== Working data

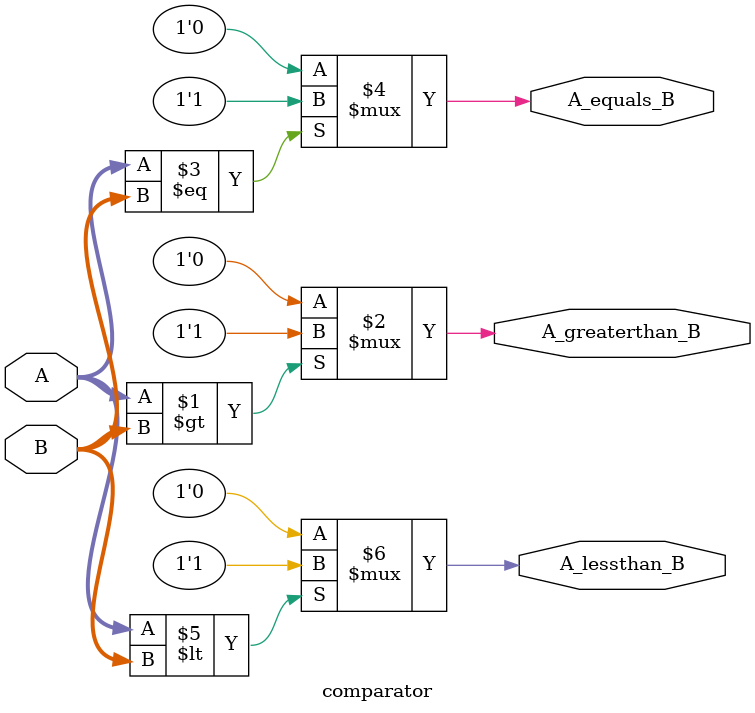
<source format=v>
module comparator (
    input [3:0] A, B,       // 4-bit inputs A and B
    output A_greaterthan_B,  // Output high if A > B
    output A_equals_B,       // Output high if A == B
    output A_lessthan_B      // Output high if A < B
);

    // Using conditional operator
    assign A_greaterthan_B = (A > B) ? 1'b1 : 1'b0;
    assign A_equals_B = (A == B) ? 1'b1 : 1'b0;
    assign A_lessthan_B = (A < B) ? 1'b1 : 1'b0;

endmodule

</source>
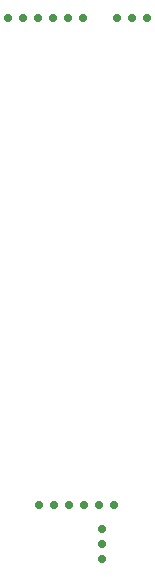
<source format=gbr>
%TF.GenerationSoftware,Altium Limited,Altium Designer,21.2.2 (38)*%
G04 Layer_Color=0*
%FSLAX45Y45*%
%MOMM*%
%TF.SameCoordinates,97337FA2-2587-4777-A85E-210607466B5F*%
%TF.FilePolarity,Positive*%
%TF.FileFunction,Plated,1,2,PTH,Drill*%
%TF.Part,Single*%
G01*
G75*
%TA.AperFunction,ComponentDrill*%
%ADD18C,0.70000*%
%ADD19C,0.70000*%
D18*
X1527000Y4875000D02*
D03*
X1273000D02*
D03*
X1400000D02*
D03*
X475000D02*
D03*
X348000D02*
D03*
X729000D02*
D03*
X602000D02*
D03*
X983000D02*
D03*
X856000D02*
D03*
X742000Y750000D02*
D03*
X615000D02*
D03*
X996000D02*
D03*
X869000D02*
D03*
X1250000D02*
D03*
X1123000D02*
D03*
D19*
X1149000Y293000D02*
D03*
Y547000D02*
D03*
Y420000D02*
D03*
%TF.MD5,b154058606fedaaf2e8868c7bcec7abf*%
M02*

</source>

====
== Working data

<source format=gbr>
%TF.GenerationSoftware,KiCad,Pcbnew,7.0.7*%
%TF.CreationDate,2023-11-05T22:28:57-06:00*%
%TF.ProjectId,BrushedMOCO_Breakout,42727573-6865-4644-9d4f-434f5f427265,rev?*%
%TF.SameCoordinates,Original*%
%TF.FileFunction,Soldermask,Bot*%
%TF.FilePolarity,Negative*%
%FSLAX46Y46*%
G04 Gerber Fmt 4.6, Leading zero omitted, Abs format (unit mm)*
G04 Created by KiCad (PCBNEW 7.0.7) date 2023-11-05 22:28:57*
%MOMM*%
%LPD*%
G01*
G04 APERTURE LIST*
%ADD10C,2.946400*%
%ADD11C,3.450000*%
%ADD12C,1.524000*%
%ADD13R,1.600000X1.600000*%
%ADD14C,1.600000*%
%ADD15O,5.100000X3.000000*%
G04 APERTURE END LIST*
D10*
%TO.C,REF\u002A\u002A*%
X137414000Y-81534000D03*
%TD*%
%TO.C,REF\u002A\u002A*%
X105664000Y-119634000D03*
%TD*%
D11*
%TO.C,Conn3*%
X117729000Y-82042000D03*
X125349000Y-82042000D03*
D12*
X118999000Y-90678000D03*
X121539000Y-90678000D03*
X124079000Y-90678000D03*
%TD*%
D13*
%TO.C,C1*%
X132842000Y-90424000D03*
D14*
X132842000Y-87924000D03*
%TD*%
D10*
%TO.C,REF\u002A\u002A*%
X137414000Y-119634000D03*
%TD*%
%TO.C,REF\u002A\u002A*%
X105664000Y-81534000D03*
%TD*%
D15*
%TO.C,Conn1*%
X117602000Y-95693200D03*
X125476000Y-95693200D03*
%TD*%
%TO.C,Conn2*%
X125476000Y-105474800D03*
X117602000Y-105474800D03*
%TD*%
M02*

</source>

====

**Task objective:**
Search the data above for the string "Output" and return every line that has it.

**Solution to the problem:**
    output A_greaterthan_B,  // Output high if A > B
    output A_equals_B,       // Output high if A == B
    output A_lessthan_B      // Output high if A < B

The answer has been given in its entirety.